I know that the only way to overcome this is to organize my life. I know that when I create and force structure, that things go really well. Keeping lists is one of my major tools, I have to write absolutely everything down if I don't want to forget. I wish they had a Container Store here or something similar because I think that, when it comes to the mess, if everything had its place, its label, its drawer, its caddy, I think we would stay so much more organized. Right now, and I am not exaggerating, only about 10 items of our clothing (nice things that we never wear) are hanging in the wardrobe and every other item of clothing is laying in a wad on a table or the floor. Every single thing. Organizing a mess is a physical tangible thing that I can do. But...I honestly don't know what to do about the forgetfulness, or the procrastination, or my propensity to start projects I never finish. I'm scared to go on medication again. I didn't like the side effects... that website has a lot of self-help resources though so I should try that.

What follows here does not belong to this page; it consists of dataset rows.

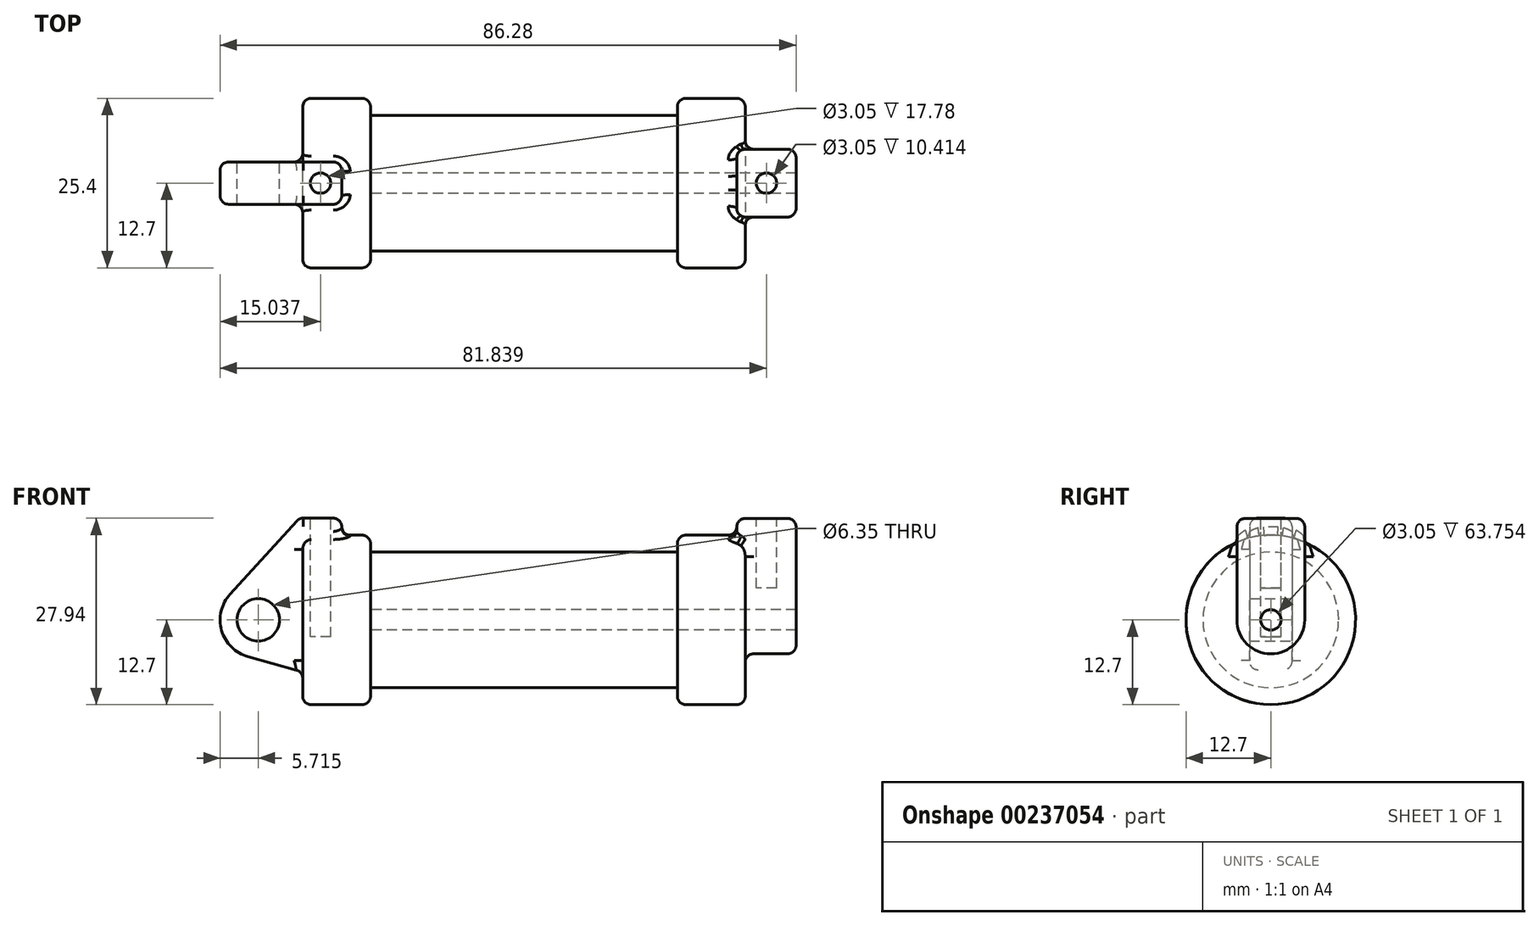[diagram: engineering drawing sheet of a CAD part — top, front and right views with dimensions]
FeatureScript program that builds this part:
annotation { "Feature Type Name" : "Feature", "Feature Type Description" : "" }
export const myFeature = defineFeature(function(context is Context, id is Id, definition is map)
    precondition{}
    {
        {
            var Q0;
            Q0=qCreatedBy(makeId("Front.planeOp"),FACE);
            var sketch = newSketch(context, id + "F0", { "sketchPlane" : qUnion([Q0])});
            skLineSegment(sketch, "E0", {"start": v(0, 0) * mm, "end": v(0, 12.7) * mm});
            skLineSegment(sketch, "E1", {"start": v(0, 12.7) * mm, "end": v(10.16, 12.7) * mm});
            skLineSegment(sketch, "E2", {"start": v(10.16, 12.7) * mm, "end": v(10.16, 10.16) * mm});
            skLineSegment(sketch, "E3", {"start": v(10.16, 10.16) * mm, "end": v(56.13, 10.16) * mm});
            skLineSegment(sketch, "E4", {"start": v(56.13, 10.16) * mm, "end": v(56.13, 12.7) * mm});
            skLineSegment(sketch, "E5", {"start": v(56.13, 12.7) * mm, "end": v(66.3, 12.7) * mm});
            skLineSegment(sketch, "E6", {"start": v(66.3, 12.7) * mm, "end": v(66.3, 0) * mm});
            skLineSegment(sketch, "E7", {"start": v(66.3, 0) * mm, "end": v(0, 0) * mm});
            skLineSegment(sketch, "E8", {"start": v(5.84, 15.24) * mm, "end": v(-0.5, 15.24) * mm});
            skLineSegment(sketch, "E9", {"start": v(-0.5, 15.24) * mm, "end": v(-10.88, 3.85) * mm});
            skLineSegment(sketch, "E10", {"start": v(0, 0) * mm, "end": v(-6.65, 0) * mm});
            skCircle(sketch, "E11", {"center": v(-6.65, 0) * mm, "radius": 5.72 * mm});
            skCircle(sketch, "E12", {"center": v(-6.65, 0) * mm, "radius": 3.18 * mm});
            skLineSegment(sketch, "E13", {"start": v(5.84, 15.24) * mm, "end": v(5.84, -9.4) * mm});
            skLineSegment(sketch, "E14", {"start": v(5.84, -9.4) * mm, "end": v(-8.18, -5.5) * mm});
            skSolve(sketch);
        }
        {
            var Q0;
            {var subQ0=sQuery(id+"F0.wireOp",EDGE,"E2");Q0=makeQuery(id+"F0.imprint","IMPRINT",FACE,{"disambiguationData":[TD([[makeQuery(id+"F0.imprint","IMPRINT",EDGE,{"derivedFrom":subQ0}),-1.0]])]});}
            var Q1;
            {var subQ0=sQuery(id+"F0.wireOp",EDGE,"E0");Q1=makeQuery(id+"F0.imprint","IMPRINT",FACE,{"disambiguationData":[TD([[makeQuery(id+"F0.imprint","IMPRINT",EDGE,{"derivedFrom":subQ0}),-1.0]])]});}
            var Q2;
            Q2=sQuery(id+"F0.wireOp",EDGE,"E7");
            revolve(context, id + "F1", {"entities" : qUnion([Q0, Q1]), "axis" : qUnion([Q2]), "revolveType" : RevolveType.FULL});
        }
        {
            var Q0;
            {var subQ0=sQuery(id+"F0.wireOp",EDGE,"E0");Q0=makeQuery(id+"F0.imprint","IMPRINT",FACE,{"disambiguationData":[TD([[makeQuery(id+"F0.imprint","IMPRINT",EDGE,{"derivedFrom":subQ0}),-1.0]])]});}
            var Q1;
            {var subQ3=sQuery(id+"F0.wireOp",EDGE,"E0");Q1=makeQuery(id+"F0.imprint","IMPRINT",FACE,{"disambiguationData":[TD([[makeQuery(id+"F0.imprint","IMPRINT",EDGE,{"derivedFrom":subQ3}),1.0]])]});}
            var Q2;
            {var subQ0=sQuery(id+"F0.wireOp",EDGE,"E14");Q2=makeQuery(id+"F0.imprint","IMPRINT",FACE,{"disambiguationData":[TD([[makeQuery(id+"F0.imprint","IMPRINT",EDGE,{"derivedFrom":subQ0}),-1.0]])]});}
            var Q3;
            {var subQ4=sQuery(id+"F0.wireOp",EDGE,"E12");Q3=makeQuery(id+"F0.imprint","IMPRINT",FACE,{"disambiguationData":[TD([[makeQuery(id+"F0.imprint","IMPRINT",EDGE,{"derivedFrom":subQ4}),-1.0]])]});}
            extrude(context, id + "F2", {"entities" : qUnion([Q0, Q1, Q2, Q3]), "operationType" : NewBodyOperationType.ADD, "endBound" : BoundingType.SYMMETRIC, "depth" : 6.35 * mm});
        }
        {
            var Q0;
            Q0=makeQuery(id+"F1.opRevolve","SWEPT_FACE",FACE,{"disambiguationData":[OSD([sQuery(id+"F0.wireOp",EDGE,"E6")])]});
            var sketch = newSketch(context, id + "F3", { "sketchPlane" : qUnion([Q0])});
            skCircle(sketch, "E15", {"center": v(0, 0) * mm, "radius": 1.52 * mm});
            skCircle(sketch, "E16", {"center": v(0, 0) * mm, "radius": 5.08 * mm});
            skLineSegment(sketch, "E17", {"start": v(5.08, 0) * mm, "end": v(5.08, 15.2) * mm});
            skLineSegment(sketch, "E18", {"start": v(-5.08, 0) * mm, "end": v(-5.08, 15.2) * mm});
            skLineSegment(sketch, "E19", {"start": v(-5.08, 15.2) * mm, "end": v(5.08, 15.2) * mm});
            skSolve(sketch);
        }
        {
            var Q0;
            Q0 = qSketchRegion(id + "F3", true);
            extrude(context, id + "F4", {"entities" : qUnion([Q0]), "operationType" : NewBodyOperationType.ADD, "depth" : 7.62 * mm, "hasSecondDirection" : true, "secondDirectionOppositeDirection" : true, "secondDirectionDepth" : 1.27 * mm});
        }
        {
            var Q0;
            Q0=makeQuery(id+"F4.boolean.opBoolean","SPLIT",FACE,{"disambiguationData":[TD([makeQuery(id+"F4.opExtrude","SWEPT_FACE",FACE,{"disambiguationData":[OSD([sQuery(id+"F3.wireOp",EDGE,"E15")])]})])],"derivedFrom":makeQuery(id+"F1.opRevolve","SWEPT_FACE",FACE,{"disambiguationData":[OSD([sQuery(id+"F0.wireOp",EDGE,"E6")])]})});
            var Q1;
            Q1=makeQuery(id+"F1.opRevolve","SWEPT_FACE",FACE,{"disambiguationData":[OSD([sQuery(id+"F0.wireOp",EDGE,"E2")])]});
            extrude(context, id + "F5", {"entities" : qUnion([Q0]), "operationType" : NewBodyOperationType.REMOVE, "endBound" : BoundingType.UP_TO_SURFACE, "oppositeDirection" : true, "endBoundEntityFace" : qUnion([Q1]), "depth" : 25.4 * mm});
        }
        {
            var Q0;
            Q0=makeQuery(id+"F4.opExtrude","SWEPT_FACE",FACE,{"disambiguationData":[OSD([sQuery(id+"F3.wireOp",EDGE,"E19")])]});
            var sketch = newSketch(context, id + "F6", { "sketchPlane" : qUnion([Q0])});
            skCircle(sketch, "E20", {"center": v(69.47, 0) * mm, "radius": 1.52 * mm});
            skSolve(sketch);
        }
        {
            var Q0;
            Q0=makeQuery(id+"F2.opExtrude","SWEPT_FACE",FACE,{"disambiguationData":[OSD([sQuery(id+"F0.wireOp",EDGE,"E8")])]});
            var sketch = newSketch(context, id + "F7", { "sketchPlane" : qUnion([Q0])});
            skCircle(sketch, "E21", {"center": v(2.67, 0) * mm, "radius": 1.52 * mm});
            skSolve(sketch);
        }
        {
            var Q0;
            Q0 = qSketchRegion(id + "F7", true);
            extrude(context, id + "F8", {"entities" : qUnion([Q0]), "operationType" : NewBodyOperationType.REMOVE, "oppositeDirection" : true, "depth" : 17.78 * mm});
        }
        {
            var Q0;
            Q0 = qSketchRegion(id + "F6", true);
            extrude(context, id + "F9", {"entities" : qUnion([Q0]), "operationType" : NewBodyOperationType.REMOVE, "oppositeDirection" : true, "depth" : 10.4 * mm});
        }
        {
            var Q0;
            Q0=makeQuery(id+"F1.opRevolve","SWEPT_EDGE",EDGE,{"disambiguationData":[OSD([sQuery(id+"F0.wireOp",EDGE,"E1"),sQuery(id+"F0.wireOp",EDGE,"E2")])]});
            fillet(context, id + "F10", {"entities" : qUnion([Q0]), "radius" : 1.27 * mm, "tangentPropagation" : true, "allowEdgeOverflow" : false});
        }
        {
            var Q0;
            Q0=makeQuery(id+"F1.opRevolve","SWEPT_EDGE",EDGE,{"disambiguationData":[OSD([sQuery(id+"F0.wireOp",EDGE,"E0"),sQuery(id+"F0.wireOp",EDGE,"E1")])]});
            fillet(context, id + "F11", {"entities" : qUnion([Q0]), "radius" : 1.27 * mm, "tangentPropagation" : true, "allowEdgeOverflow" : false});
        }
        {
            var Q0;
            Q0=makeQuery(id+"F1.opRevolve","SWEPT_EDGE",EDGE,{"disambiguationData":[OSD([sQuery(id+"F0.wireOp",EDGE,"E4"),sQuery(id+"F0.wireOp",EDGE,"E5")])]});
            fillet(context, id + "F12", {"entities" : qUnion([Q0]), "radius" : 1.27 * mm, "tangentPropagation" : true, "allowEdgeOverflow" : false});
        }
        {
            var Q0;
            Q0=makeQuery(id+"F1.opRevolve","SWEPT_EDGE",EDGE,{"disambiguationData":[OSD([sQuery(id+"F0.wireOp",EDGE,"E5"),sQuery(id+"F0.wireOp",EDGE,"E6")])]});
            fillet(context, id + "F13", {"entities" : qUnion([Q0]), "radius" : 1.27 * mm, "tangentPropagation" : true, "allowEdgeOverflow" : false});
        }
        {
            var Q0;
            Q0=makeQuery(id+"F2.opExtrude","SWEPT_EDGE",EDGE,{"disambiguationData":[OSD([sQuery(id+"F0.wireOp",EDGE,"E8"),sQuery(id+"F0.wireOp",EDGE,"E13")])]});
            fillet(context, id + "F14", {"entities" : qUnion([Q0]), "radius" : 1.27 * mm, "tangentPropagation" : true, "allowEdgeOverflow" : false});
        }
        {
            var Q0;
            Q0=makeQuery(id+"F2.opExtrude","CAP_EDGE",EDGE,{"disambiguationData":[OSD([sQuery(id+"F0.wireOp",EDGE,"E8")])],"isStart":false});
            fillet(context, id + "F15", {"entities" : qUnion([Q0]), "radius" : 1.27 * mm, "tangentPropagation" : true, "allowEdgeOverflow" : false});
        }
        {
            var Q0;
            Q0=makeQuery(id+"F2.opExtrude","CAP_EDGE",EDGE,{"disambiguationData":[OSD([sQuery(id+"F0.wireOp",EDGE,"E8")])],"isStart":true});
            fillet(context, id + "F16", {"entities" : qUnion([Q0]), "radius" : 1.27 * mm, "tangentPropagation" : true, "allowEdgeOverflow" : false});
        }
        {
            var Q0;
            Q0=makeQuery(id+"F2.opExtrude","CAP_EDGE",EDGE,{"disambiguationData":[OSD([sQuery(id+"F0.wireOp",EDGE,"E9")])],"isStart":true});
            fillet(context, id + "F17", {"entities" : qUnion([Q0]), "radius" : 1.27 * mm, "tangentPropagation" : true, "allowEdgeOverflow" : false});
        }
        {
            var Q0;
            Q0=makeQuery(id+"F2.boolean.opBoolean","INTERSECT",EDGE,{"derivedFrom":[makeQuery(id+"F1.opRevolve","SWEPT_FACE",FACE,{"disambiguationData":[OSD([sQuery(id+"F0.wireOp",EDGE,"E0")])]}),makeQuery(id+"F2.opExtrude","CAP_FACE",FACE,{"disambiguationData":[OSD([sQuery(id+"F0.wireOp",EDGE,"E8"),sQuery(id+"F0.wireOp",EDGE,"E9"),sQuery(id+"F0.wireOp",EDGE,"E11"),sQuery(id+"F0.wireOp",EDGE,"E12"),sQuery(id+"F0.wireOp",EDGE,"E13"),sQuery(id+"F0.wireOp",EDGE,"E14")])],"isStart":false})]});
            fillet(context, id + "F18", {"entities" : qUnion([Q0]), "radius" : 1.27 * mm, "tangentPropagation" : true, "allowEdgeOverflow" : false});
        }
        {
            var Q0;
            Q0=makeQuery(id+"F4.opExtrude","CAP_EDGE",EDGE,{"disambiguationData":[OSD([sQuery(id+"F3.wireOp",EDGE,"E18")])],"isStart":false});
            fillet(context, id + "F19", {"entities" : qUnion([Q0]), "radius" : 1.27 * mm, "tangentPropagation" : true, "allowEdgeOverflow" : false});
        }
        {
            var Q0;
            Q0=makeQuery(id+"F4.opExtrude","SWEPT_EDGE",EDGE,{"disambiguationData":[OSD([sQuery(id+"F3.wireOp",EDGE,"E18"),sQuery(id+"F3.wireOp",EDGE,"E19")])]});
            fillet(context, id + "F20", {"entities" : qUnion([Q0]), "radius" : 1.27 * mm, "tangentPropagation" : true, "allowEdgeOverflow" : false});
        }
        {
            var Q0;
            Q0=makeQuery(id+"F4.opExtrude","CAP_EDGE",EDGE,{"disambiguationData":[OSD([sQuery(id+"F3.wireOp",EDGE,"E19")])],"isStart":true});
            fillet(context, id + "F21", {"entities" : qUnion([Q0]), "radius" : 1.27 * mm, "tangentPropagation" : true, "allowEdgeOverflow" : false});
        }
        {
            var Q0;
            Q0=makeQuery(id+"F4.boolean.opBoolean","INTERSECT",EDGE,{"derivedFrom":[makeQuery(id+"F1.opRevolve","SWEPT_FACE",FACE,{"disambiguationData":[OSD([sQuery(id+"F0.wireOp",EDGE,"E6")])]}),makeQuery(id+"F4.opExtrude","SWEPT_FACE",FACE,{"disambiguationData":[OSD([sQuery(id+"F3.wireOp",EDGE,"E18")])]})]});
            fillet(context, id + "F22", {"entities" : qUnion([Q0]), "radius" : 1.27 * mm, "tangentPropagation" : true, "allowEdgeOverflow" : false});
        }
    });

I'd love if we could bring in an ADD coach or personal organizer to help us get off on the right foot...but maybe, with diligance and more journaling I can manage this thing better on my own...
I worry that friends and acquaintances and my in-laws wouldn't understand or even accept ADD as a reason for our irresponsible habits, or would view it as a cop out for things full under our control. ::sigh:: Hopefully the resources I've found today will help it become more of a non-issue so we don't even have to bring it up.